Oak Harbor weighs ordinance to curb long-term oversized vehicle parking
Oak Harbor could cap long-term street parking for RVs, boats and trailers as police cite five sewage spills and neighbors complain about lost curb space.

Oak Harbor could soon make it harder to leave boats, trailers and RVs parked on city streets for days at a time, a move that would put curb space, neighborhood livability and sanitation at the center of the debate.
At an April 21 council workshop, Police Chief Tony Slowik recommended a citywide ordinance that would restrict vessels, trailers, recreational vehicles and other oversized vehicles from long-term parking on public roads. Slowik framed the proposal as a safety and neighborhood-quality issue, saying residents have complained that the vehicles often sit unused for long periods while taking up scarce parking in front of homes.
The most serious concern Slowik raised involved sanitation. He said officers had documented five verified incidents of recreational vehicles spilling human waste in violation of city codes, including dumping into stormwater drains. That turns the dispute from a parking complaint into a public-health and water-quality issue, especially in a city where stormwater systems feed directly into local infrastructure.

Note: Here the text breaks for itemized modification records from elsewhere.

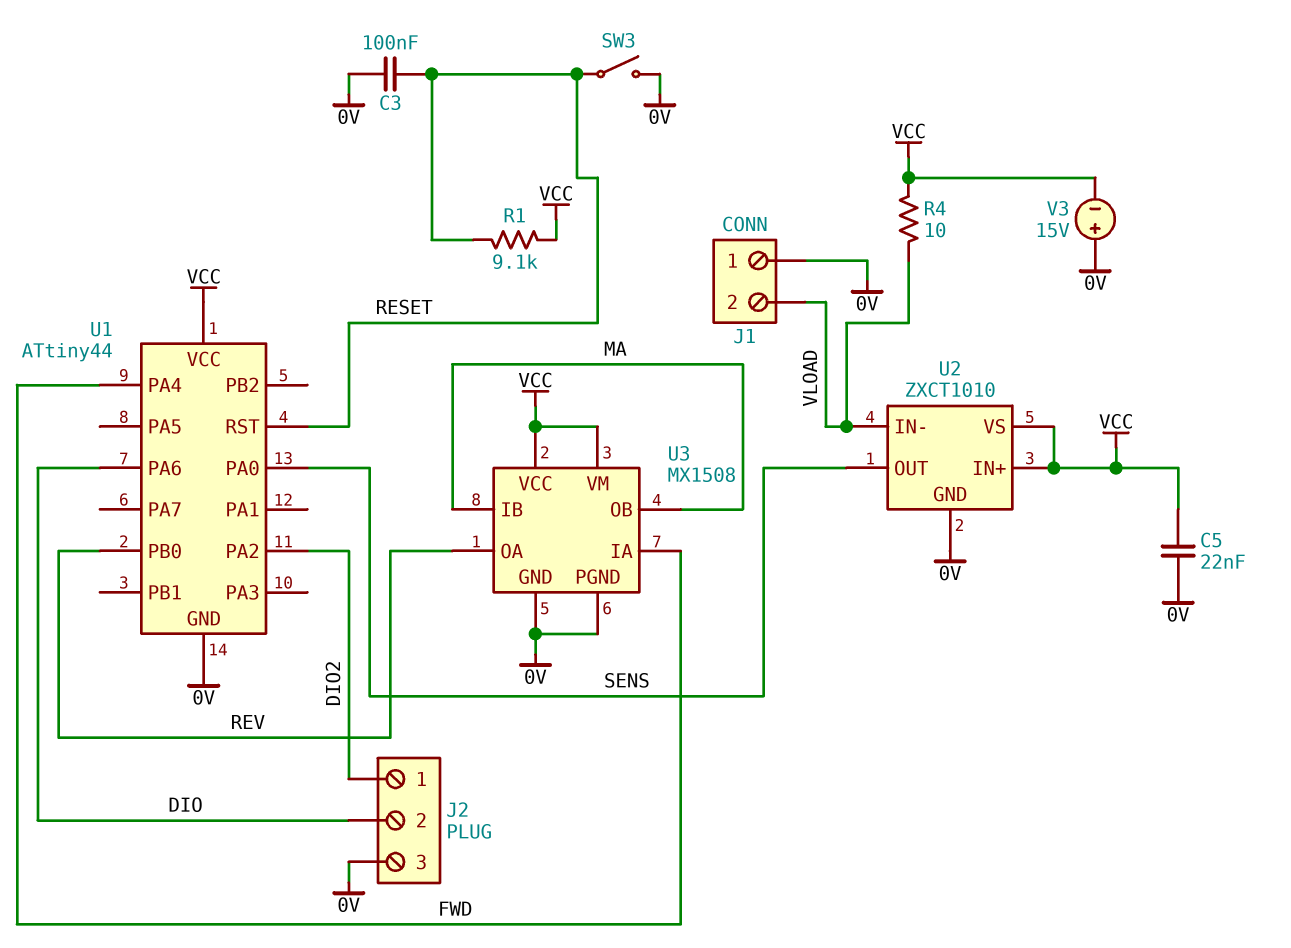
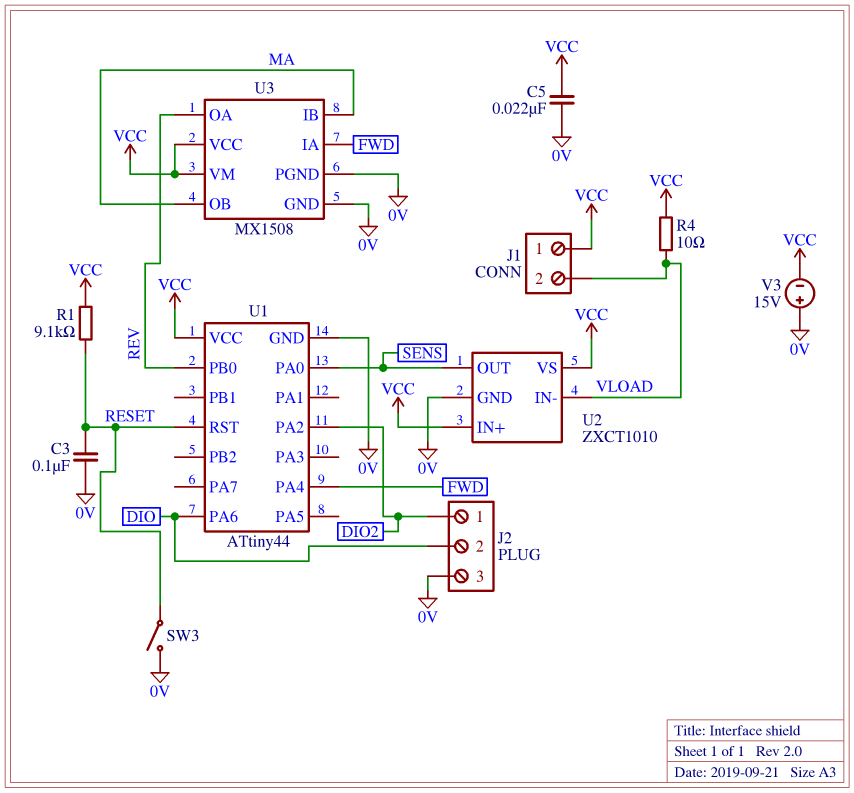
J1 pin 1: 0V -> VCC

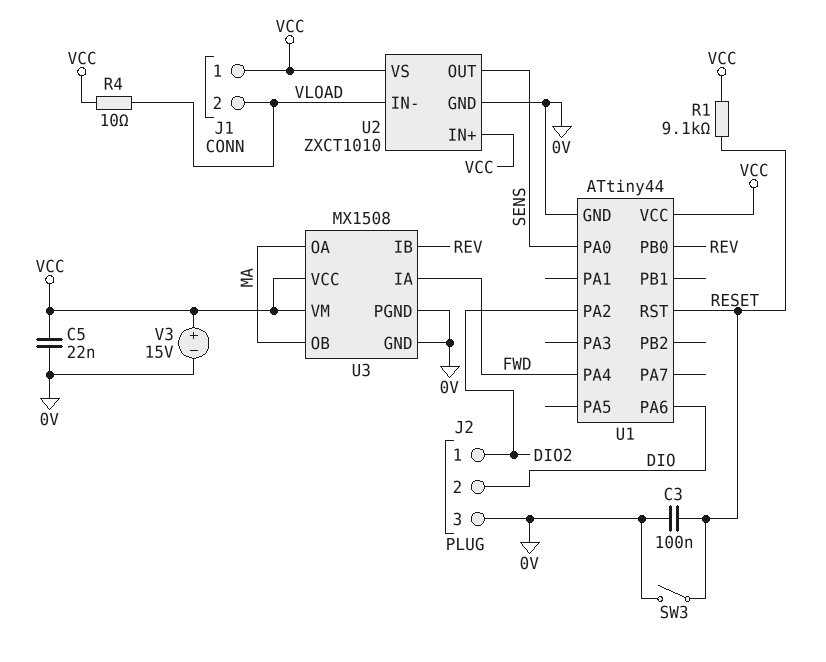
U3 pin IB: MA -> REV
U3 pin OA: REV -> MA
V3: 15V (plus 0V, minus VCC) -> 15V (plus VCC, minus 0V)

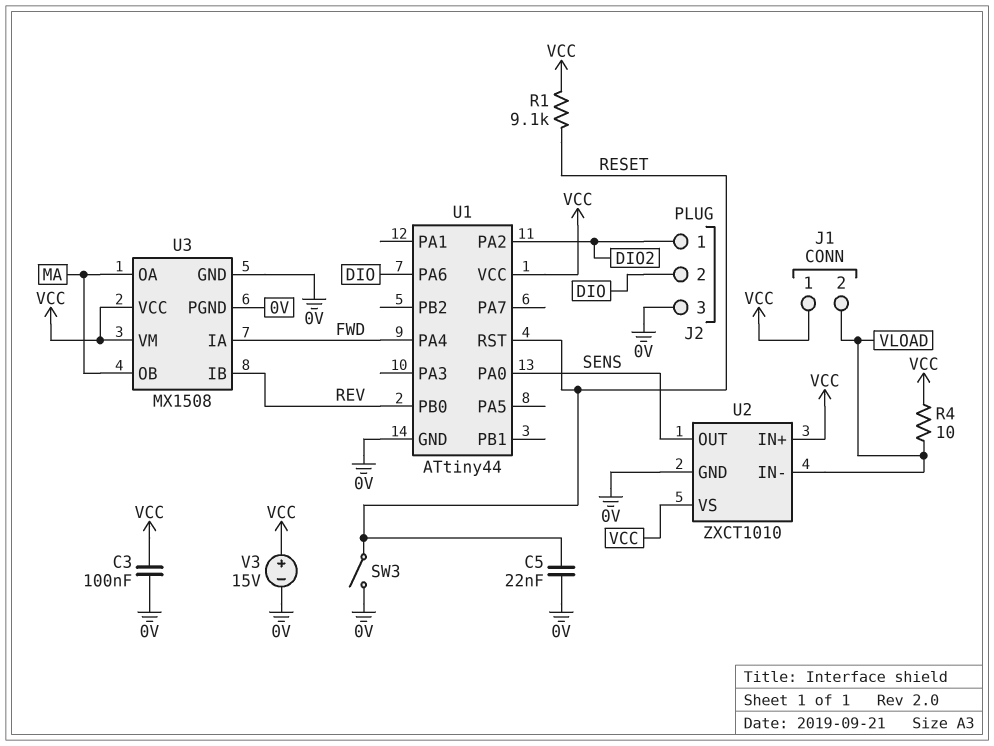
C3: 100nF (0V, RESET) -> 100nF (0V, VCC)
C5: 22nF (0V, VCC) -> 22nF (0V, RESET)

The proposal is not yet final. It is expected to return to the Oak Harbor City Council for a motion on May 5, and council members have already signaled reservations and possible changes. If it advances in its current direction, the ordinance could force owners of oversized vehicles to move them more often or keep them off public streets altogether, and enforcement could eventually include impound risk.
Oak Harbor has wrestled with this before. In 2022, the council considered a similar ban that would have limited RV parking on city streets to 72 hours, showing that the city has already debated whether oversized vehicles should be treated as a temporary inconvenience or a broader public nuisance.

The city has also shown a willingness to use parking rules as an enforcement tool when conditions worsen. In March 2026, Oak Harbor Police and Public Works closed street parking on Southeast Bayshore Drive after frequent reports of drug use and the discovery of drug paraphernalia. City officials said violators would be towed and impounded.
The broader infrastructure context reaches beyond Oak Harbor city limits. Island County Public Works is responsible for roads, transportation systems, drainage and solid waste disposal, while Island County Surface Water funds stormwater drainage projects, surface-water-quality monitoring, and on-site sewage system monitoring and compliance. The North Whidbey Solid Waste & Recycle Center at 3151 Oak Harbor Road accepts household garbage, underscoring that the city already has disposal systems in place even as it weighs tighter street-parking controls.